Golub was surrounded by a stone and brick defensive wall at the beginning of the 14th century. They were used many times during wars. In 1410, the town and the castle were captured by the Poles. Golub did not avoid the destruction again during the Polish-Teutonic war in 1414. During the Golub War in 1422, after the city was captured by Władysław Jagiełło, the king ordered to demolish the more important elements of city fortifications. In 1454, the city and the castle were without a fight in the hands of the insurgents. It was only in 1460 that Bernard Szumborski managed to take over the city for two years on behalf of the Teutonic Order. Eventually, by the Toruń Peace of 1466, Golub and its fortifications were included in the Polish state.
The town walls were in the shape of an irregular pentagon consisting of straight sections of walls. It were built in the opus emplectum technique, which means that their brick walls were filled with rubble and stones, flooded with lime mortar. On the southern fragments there are traces of decorating of walls in the diamonds with the zendrówka bricks. The wall was reinforced with 17 rectangular half towers, open from the town side and four closed, four-sided, small corner towers. Several-storey half towers were erected in front of the face of the wall, they allowed firing the foreground from the slit and window type arrowslits.

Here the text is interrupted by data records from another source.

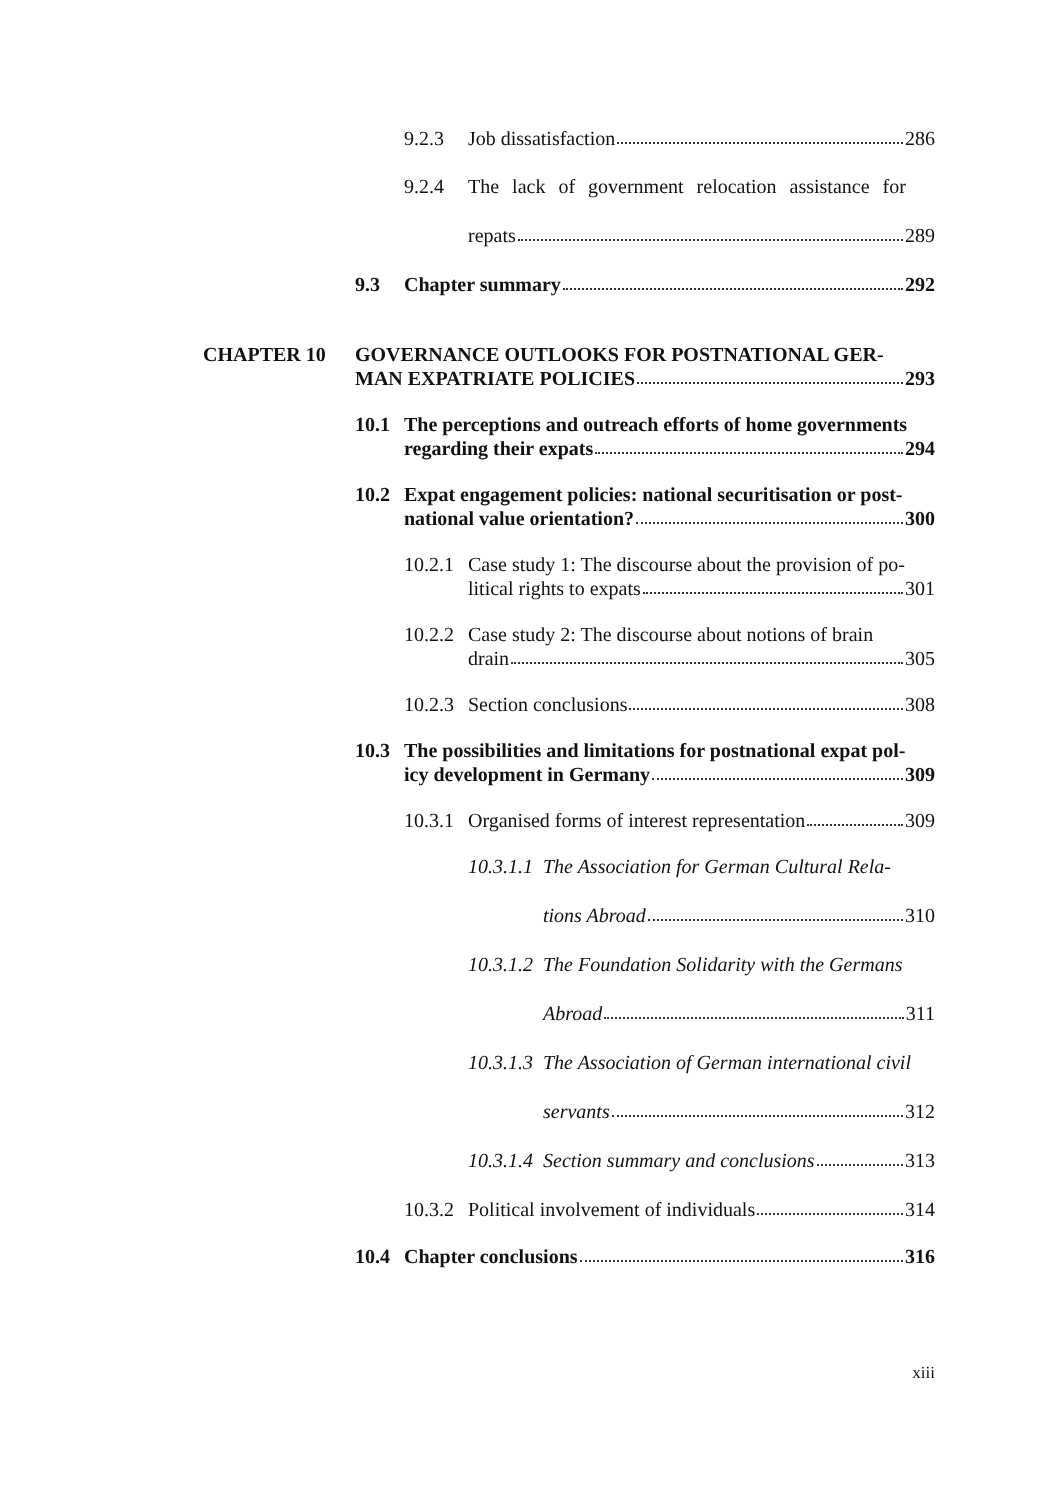9.2.3 Job dissatisfaction 286
9.2.4 The lack of government relocation assistance for
repats 289
9.3 Chapter summary 292
CHAPTER 10 GOVERNANCE OUTLOOKS FOR POSTNATIONAL GER-
MAN EXPATRIATE POLICIES 293
10.1 The perceptions and outreach efforts of home governments
regarding their expats 294
10.2 Expat engagement policies: national securitisation or post-
national value orientation? 300
10.2.1 Case study 1: The discourse about the provision of po-
litical rights to expats 301
10.2.2 Case study 2: The discourse about notions of brain
drain 305
10.2.3 Section conclusions 308
10.3 The possibilities and limitations for postnational expat pol-
icy development in Germany 309
10.3.1 Organised forms of interest representation 309
10.3.1.1 The Association for German Cultural Rela-
tions Abroad 310
10.3.1.2 The Foundation Solidarity with the Germans
Abroad 311
10.3.1.3 The Association of German international civil
servants 312
10.3.1.4 Section summary and conclusions 313
10.3.2 Political involvement of individuals 314
10.4 Chapter conclusions 316
xiii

Four gates led to the town: Castle Gate (Toruń) from the north, Brodnica Gate (Lisewska) from the east, Dobrzyń Gate from the west and Błońska Gate from the south. Fortifications were on both sides strengthened by hydrated moat, while the eastern part was protected by the Drwęca river.
One of the four corner towers with a fragment of the wall and half towers on the north side have survived to this day, as well as half towers on the south-western section of the wall.